PROVIDED ENTRIES Block Start

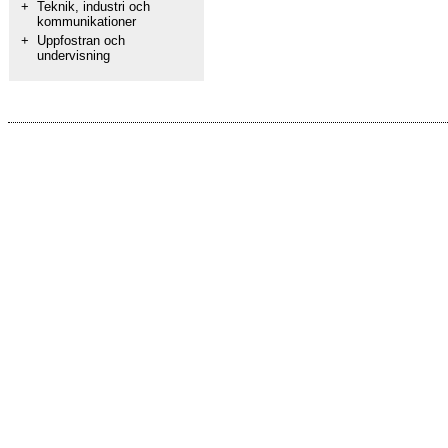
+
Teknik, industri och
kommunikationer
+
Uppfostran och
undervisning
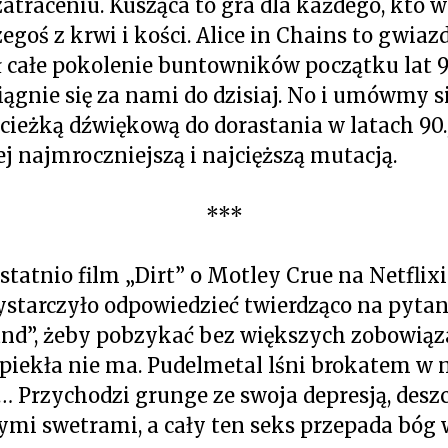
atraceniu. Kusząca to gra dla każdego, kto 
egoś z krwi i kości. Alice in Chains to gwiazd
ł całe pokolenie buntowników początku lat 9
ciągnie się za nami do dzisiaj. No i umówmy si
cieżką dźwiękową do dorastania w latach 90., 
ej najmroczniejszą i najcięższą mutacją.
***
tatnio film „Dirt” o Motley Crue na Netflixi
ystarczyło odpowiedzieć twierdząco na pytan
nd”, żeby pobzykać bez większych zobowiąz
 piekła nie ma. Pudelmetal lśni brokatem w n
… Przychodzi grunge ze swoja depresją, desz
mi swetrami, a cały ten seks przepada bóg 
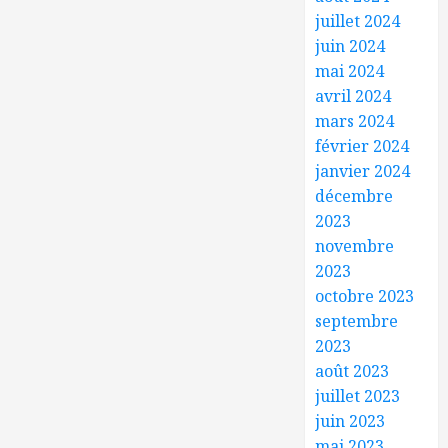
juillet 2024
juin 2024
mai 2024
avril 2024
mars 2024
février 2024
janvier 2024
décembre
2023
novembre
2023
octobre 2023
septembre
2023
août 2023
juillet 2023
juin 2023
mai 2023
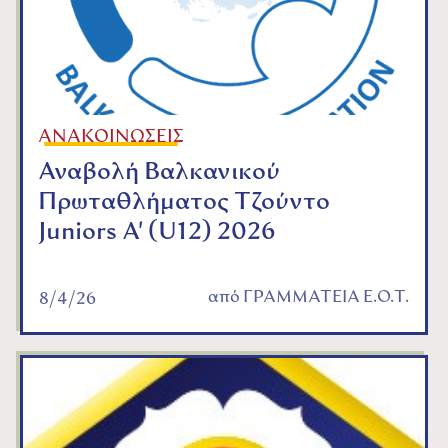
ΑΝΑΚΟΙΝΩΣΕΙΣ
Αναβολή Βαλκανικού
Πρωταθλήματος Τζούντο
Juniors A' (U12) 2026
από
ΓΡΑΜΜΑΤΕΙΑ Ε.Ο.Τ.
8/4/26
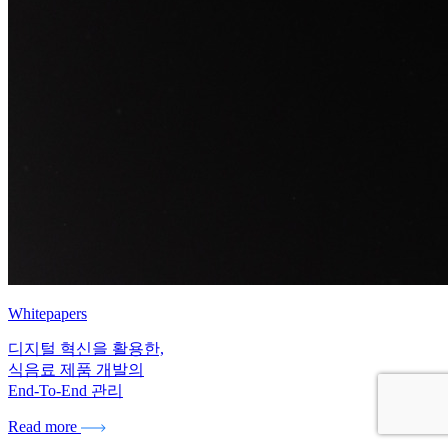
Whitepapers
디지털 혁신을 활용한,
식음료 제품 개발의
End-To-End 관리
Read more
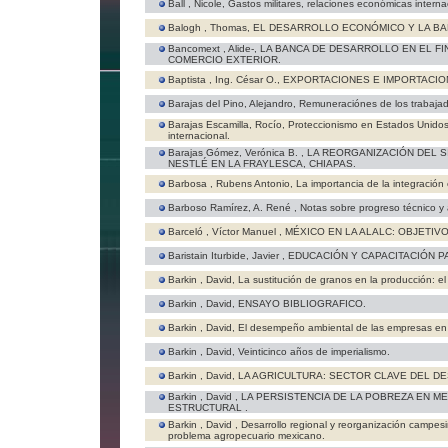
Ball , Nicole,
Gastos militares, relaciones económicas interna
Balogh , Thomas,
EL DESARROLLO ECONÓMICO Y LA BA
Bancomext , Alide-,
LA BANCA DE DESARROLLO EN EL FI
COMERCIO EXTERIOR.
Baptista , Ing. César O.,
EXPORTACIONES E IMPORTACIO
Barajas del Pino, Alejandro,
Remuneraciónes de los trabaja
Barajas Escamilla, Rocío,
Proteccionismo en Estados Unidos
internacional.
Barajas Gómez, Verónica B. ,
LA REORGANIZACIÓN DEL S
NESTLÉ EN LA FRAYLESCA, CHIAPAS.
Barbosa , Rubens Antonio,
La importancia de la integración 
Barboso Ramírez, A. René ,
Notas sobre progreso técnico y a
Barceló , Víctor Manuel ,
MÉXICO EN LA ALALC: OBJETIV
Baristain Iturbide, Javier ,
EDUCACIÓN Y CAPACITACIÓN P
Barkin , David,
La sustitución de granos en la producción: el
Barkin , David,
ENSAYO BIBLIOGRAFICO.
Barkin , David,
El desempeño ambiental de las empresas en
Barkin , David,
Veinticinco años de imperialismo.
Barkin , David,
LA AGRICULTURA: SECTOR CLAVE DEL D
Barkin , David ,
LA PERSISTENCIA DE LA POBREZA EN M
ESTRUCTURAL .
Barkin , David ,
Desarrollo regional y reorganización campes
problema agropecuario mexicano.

PROVIDED ENTRIES Block End

• _THE PROBLEM_
Rewrite the text of all the records above, renaming "Read more" to "Learn more" and leaving everything else as it is. Leave the pictures out of your answer.

• _SOLUTION TO THIS PROBLEM_
+
Teknik, industri och
kommunikationer
+
Uppfostran och
undervisning
atraceniu. Kusząca to gra dla każdego, kto 
egoś z krwi i kości. Alice in Chains to gwiazd
ł całe pokolenie buntowników początku lat 9
ciągnie się za nami do dzisiaj. No i umówmy si
cieżką dźwiękową do dorastania w latach 90., 
ej najmroczniejszą i najcięższą mutacją.
***
tatnio film „Dirt” o Motley Crue na Netflixi
ystarczyło odpowiedzieć twierdząco na pytan
nd”, żeby pobzykać bez większych zobowiąz
 piekła nie ma. Pudelmetal lśni brokatem w n
… Przychodzi grunge ze swoja depresją, desz
mi swetrami, a cały ten seks przepada bóg 
juillet 2024
juin 2024
mai 2024
avril 2024
mars 2024
février 2024
janvier 2024
décembre
2023
novembre
2023
octobre 2023
septembre
2023
août 2023
juillet 2023
juin 2023
mai 2023
ΑΝΑΚΟΙΝΩΣΕΙΣ
Αναβολή Βαλκανικού
Πρωταθλήματος Τζούντο
Juniors A' (U12) 2026
από
ΓΡΑΜΜΑΤΕΙΑ Ε.Ο.Τ.
8/4/26
Whitepapers
디지털 혁신을 활용한,
식음료 제품 개발의
End-To-End 관리
Learn more
Ball , Nicole,
Gastos militares, relaciones económicas interna
Balogh , Thomas,
EL DESARROLLO ECONÓMICO Y LA BA
Bancomext , Alide-,
LA BANCA DE DESARROLLO EN EL FI
COMERCIO EXTERIOR.
Baptista , Ing. César O.,
EXPORTACIONES E IMPORTACIO
Barajas del Pino, Alejandro,
Remuneraciónes de los trabaja
Barajas Escamilla, Rocío,
Proteccionismo en Estados Unidos
internacional.
Barajas Gómez, Verónica B. ,
LA REORGANIZACIÓN DEL S
NESTLÉ EN LA FRAYLESCA, CHIAPAS.
Barbosa , Rubens Antonio,
La importancia de la integración 
Barboso Ramírez, A. René ,
Notas sobre progreso técnico y a
Barceló , Víctor Manuel ,
MÉXICO EN LA ALALC: OBJETIV
Baristain Iturbide, Javier ,
EDUCACIÓN Y CAPACITACIÓN P
Barkin , David,
La sustitución de granos en la producción: el
Barkin , David,
ENSAYO BIBLIOGRAFICO.
Barkin , David,
El desempeño ambiental de las empresas en
Barkin , David,
Veinticinco años de imperialismo.
Barkin , David,
LA AGRICULTURA: SECTOR CLAVE DEL D
Barkin , David ,
LA PERSISTENCIA DE LA POBREZA EN M
ESTRUCTURAL .
Barkin , David ,
Desarrollo regional y reorganización campes
problema agropecuario mexicano.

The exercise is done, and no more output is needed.